Prior to the Citigroup rescue, Washington’s largest commitment of funds to an individual company was its promise to buy as much as $200 billion of special stock in mortgage giants Fannie Mae and Freddie Mac. Of course, the government has spent vastly larger sums seeking to unfreeze the commercial paper market and the market in short-term loans among banks.

For Citigroup’s top management -- including Pandit and senior counselor and director Robert Rubin -- the government rescue represented an abrupt and humbling about-face.

As recently as last Thursday, Pandit was declaring that the stock drop posed no financial danger to the company and that he had no intention of selling off pieces of the business in order to raise money.

But by Friday with Citigroup shares still falling even amid a market rally, executives had little choice but to seek help. The shares ended up losing $5.75 for the week, closing Friday at $3.77 a share. The executives presented a rescue plan Friday evening, setting off around-the-clock negotiations that lasted well into the night Sunday.

Among those at the table: Treasury Secretary Henry M. Paulson, Federal Reserve Chairman Ben S. Bernanke and Timothy F. Geithner, the head of the Federal Reserve Bank of New York and President-elect Barack Obama’s pick for the top Treasury post.

Obama, kept informed of the negotiations by Geithner, did not sign off on the result. The Democrat sought to bolster confidence on his own Saturday, signaling in a radio address that he is preparing to pursue a much more sweeping economic agenda than he described during the campaign. Some congressional allies said that the next president’s program could involve as much as $700 billion to $900 billion of new spending and tax cuts over several years.

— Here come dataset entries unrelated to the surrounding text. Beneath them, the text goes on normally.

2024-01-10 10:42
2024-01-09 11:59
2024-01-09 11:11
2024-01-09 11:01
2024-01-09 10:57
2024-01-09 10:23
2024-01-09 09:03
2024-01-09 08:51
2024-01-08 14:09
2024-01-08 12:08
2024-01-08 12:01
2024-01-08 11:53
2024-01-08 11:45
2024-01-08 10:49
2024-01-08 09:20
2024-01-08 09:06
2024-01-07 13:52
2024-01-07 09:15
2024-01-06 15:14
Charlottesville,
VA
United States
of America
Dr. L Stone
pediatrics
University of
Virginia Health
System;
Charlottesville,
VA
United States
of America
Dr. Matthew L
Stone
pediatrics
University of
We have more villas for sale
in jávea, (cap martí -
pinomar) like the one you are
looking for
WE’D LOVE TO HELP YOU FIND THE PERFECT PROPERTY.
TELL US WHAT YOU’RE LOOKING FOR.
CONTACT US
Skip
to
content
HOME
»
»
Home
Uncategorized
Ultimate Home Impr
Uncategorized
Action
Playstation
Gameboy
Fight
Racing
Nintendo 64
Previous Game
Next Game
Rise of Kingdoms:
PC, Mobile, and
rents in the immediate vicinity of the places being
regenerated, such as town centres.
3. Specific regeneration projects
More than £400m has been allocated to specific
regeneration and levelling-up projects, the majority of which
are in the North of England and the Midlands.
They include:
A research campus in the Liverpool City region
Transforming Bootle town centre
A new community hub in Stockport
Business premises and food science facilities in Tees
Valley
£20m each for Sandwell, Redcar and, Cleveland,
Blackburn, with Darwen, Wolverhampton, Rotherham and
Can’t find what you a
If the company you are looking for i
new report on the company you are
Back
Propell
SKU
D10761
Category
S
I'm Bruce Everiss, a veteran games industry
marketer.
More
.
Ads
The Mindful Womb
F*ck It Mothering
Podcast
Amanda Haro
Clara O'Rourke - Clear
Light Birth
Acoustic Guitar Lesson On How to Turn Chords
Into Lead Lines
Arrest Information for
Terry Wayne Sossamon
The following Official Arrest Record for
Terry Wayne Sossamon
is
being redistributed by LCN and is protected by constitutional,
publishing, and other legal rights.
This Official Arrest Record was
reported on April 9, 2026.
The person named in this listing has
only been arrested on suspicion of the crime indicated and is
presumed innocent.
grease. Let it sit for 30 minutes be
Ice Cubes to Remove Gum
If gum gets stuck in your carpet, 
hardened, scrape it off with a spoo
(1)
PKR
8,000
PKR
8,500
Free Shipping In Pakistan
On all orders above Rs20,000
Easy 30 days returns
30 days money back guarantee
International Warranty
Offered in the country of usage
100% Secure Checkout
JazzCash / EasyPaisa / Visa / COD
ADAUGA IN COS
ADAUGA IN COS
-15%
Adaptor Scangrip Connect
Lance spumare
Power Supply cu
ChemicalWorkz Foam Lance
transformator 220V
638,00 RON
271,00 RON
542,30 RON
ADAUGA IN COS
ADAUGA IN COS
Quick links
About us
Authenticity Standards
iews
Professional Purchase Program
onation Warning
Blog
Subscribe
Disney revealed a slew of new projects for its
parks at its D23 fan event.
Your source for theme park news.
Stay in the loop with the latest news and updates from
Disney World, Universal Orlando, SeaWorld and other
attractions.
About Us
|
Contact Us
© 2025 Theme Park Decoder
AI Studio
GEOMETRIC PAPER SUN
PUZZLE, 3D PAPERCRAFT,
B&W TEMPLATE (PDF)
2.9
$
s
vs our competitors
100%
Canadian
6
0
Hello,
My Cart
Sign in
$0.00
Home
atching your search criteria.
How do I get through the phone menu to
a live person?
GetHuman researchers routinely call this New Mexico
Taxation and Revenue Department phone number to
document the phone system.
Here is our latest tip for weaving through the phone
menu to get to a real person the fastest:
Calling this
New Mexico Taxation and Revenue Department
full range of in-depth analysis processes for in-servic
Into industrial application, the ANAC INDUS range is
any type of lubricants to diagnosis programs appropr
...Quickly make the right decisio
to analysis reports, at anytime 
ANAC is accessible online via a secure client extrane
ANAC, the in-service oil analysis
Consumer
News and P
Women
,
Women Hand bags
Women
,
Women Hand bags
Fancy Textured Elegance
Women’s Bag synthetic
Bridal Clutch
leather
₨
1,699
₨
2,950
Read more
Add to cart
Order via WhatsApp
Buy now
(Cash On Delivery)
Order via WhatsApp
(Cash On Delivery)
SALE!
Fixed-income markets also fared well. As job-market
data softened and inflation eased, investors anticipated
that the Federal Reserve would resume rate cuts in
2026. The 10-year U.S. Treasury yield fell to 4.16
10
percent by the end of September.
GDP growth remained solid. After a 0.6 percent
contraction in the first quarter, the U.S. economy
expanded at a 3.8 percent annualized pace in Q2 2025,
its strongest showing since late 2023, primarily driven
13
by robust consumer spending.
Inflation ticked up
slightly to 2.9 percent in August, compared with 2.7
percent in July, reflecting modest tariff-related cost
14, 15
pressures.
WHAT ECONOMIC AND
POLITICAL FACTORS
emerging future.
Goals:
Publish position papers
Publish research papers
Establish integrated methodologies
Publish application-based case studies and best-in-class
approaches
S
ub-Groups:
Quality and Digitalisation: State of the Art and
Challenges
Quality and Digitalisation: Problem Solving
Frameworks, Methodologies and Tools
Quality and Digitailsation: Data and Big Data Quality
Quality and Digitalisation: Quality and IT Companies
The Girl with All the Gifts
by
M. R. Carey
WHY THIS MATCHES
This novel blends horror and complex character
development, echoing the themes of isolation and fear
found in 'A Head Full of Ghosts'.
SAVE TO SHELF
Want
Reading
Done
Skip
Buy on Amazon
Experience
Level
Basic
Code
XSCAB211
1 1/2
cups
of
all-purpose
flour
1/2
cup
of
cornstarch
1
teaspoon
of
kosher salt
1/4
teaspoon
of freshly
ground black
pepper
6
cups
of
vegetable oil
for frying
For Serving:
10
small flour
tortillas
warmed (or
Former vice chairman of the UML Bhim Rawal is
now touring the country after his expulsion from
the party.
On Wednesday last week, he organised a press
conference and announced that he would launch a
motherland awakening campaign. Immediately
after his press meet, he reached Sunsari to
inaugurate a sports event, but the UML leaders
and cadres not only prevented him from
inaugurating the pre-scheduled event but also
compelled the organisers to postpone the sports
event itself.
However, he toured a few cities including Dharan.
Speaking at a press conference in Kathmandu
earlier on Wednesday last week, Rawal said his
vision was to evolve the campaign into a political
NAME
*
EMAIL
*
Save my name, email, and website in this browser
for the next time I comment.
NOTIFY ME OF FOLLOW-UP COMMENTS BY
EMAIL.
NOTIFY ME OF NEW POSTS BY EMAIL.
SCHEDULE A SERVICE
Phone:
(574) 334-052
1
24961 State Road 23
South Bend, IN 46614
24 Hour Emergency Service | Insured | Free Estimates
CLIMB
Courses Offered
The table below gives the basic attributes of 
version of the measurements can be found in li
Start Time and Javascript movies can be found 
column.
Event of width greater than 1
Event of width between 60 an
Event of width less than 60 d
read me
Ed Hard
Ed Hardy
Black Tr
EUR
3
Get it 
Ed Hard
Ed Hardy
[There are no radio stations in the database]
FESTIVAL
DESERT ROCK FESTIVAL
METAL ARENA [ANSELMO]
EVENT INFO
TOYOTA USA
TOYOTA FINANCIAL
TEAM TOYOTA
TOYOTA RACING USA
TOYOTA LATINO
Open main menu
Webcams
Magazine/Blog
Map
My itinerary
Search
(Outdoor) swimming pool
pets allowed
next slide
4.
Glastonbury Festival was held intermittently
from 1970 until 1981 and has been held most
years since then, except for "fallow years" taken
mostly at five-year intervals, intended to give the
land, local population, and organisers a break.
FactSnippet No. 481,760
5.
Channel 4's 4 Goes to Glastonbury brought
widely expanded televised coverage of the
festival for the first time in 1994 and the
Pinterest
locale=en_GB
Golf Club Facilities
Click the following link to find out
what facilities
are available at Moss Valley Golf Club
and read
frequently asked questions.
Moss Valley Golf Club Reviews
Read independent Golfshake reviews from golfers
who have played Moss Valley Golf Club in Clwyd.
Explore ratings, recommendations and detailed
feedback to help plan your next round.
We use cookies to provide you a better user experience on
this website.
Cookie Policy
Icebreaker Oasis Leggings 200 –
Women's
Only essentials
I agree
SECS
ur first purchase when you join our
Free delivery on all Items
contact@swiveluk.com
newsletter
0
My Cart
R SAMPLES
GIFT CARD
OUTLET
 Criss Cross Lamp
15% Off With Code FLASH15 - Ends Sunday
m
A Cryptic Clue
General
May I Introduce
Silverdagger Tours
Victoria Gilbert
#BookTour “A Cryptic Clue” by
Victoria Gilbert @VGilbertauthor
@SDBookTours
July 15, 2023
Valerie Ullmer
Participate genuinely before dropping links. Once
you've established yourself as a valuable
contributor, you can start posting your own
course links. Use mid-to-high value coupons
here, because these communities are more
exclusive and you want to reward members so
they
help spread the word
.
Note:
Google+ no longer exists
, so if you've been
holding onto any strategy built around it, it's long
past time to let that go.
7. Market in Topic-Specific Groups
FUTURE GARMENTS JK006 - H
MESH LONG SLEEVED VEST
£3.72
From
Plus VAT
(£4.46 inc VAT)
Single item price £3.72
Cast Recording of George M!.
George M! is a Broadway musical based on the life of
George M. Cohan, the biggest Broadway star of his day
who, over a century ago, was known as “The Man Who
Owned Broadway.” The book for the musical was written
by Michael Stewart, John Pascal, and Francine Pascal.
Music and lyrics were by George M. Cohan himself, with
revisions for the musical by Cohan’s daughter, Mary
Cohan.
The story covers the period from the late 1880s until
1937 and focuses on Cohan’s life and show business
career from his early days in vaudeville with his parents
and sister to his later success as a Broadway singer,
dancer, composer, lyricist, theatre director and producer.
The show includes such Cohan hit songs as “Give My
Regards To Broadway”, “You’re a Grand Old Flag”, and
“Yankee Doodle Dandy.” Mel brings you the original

Under terms of the rescue package, Washington will provide what amounts to loss insurance on the $306-billion portfolio, most if it loans and securities on residential and commercial real estate. The company will cover the first $29 billion in losses. Government officials said that amount will be on top of about $7 billion in reserves that it has set aside in case of losses, bringing to $36 billion the amount that the firm will handle.

Responsibility for accepting the risk of losses on most of the remaining $270 billion will be divvied up among government agencies, with Treasury handling $5 billion through its recently approved troubled assets program, and the FDIC responsible for $10 billion and the rest falling to the Fed.

Terms of the new rescue package are considerably more lenient than those the government imposed on failing insurer behemoth American International Group Inc. In AIG’s case, Washington required that the company’s current management leave and demanded a near-80% ownership stake before helping the firm.

Government officials made it clear that they did not want to impose punitive terms on Citigroup because its stability was crucial to protecting the financial system.

In March of this year, the Fed agreed to assume the management -- and risk -- of nearly $30 billion in troubled assets from Bear Stearns Cos. to pave the way for the investment house’s fire sale to J.P. Morgan Chase & Co.

Last month, the FDIC agreed to bear losses above a certain threshold on troubled assets of Wachovia Corp. to facilitate Citigroup’s purchase of the country’s No. 4 banking firm. The deal ultimately fell through when Citigroup found itself outbid for Wachovia by Wells Fargo & Co.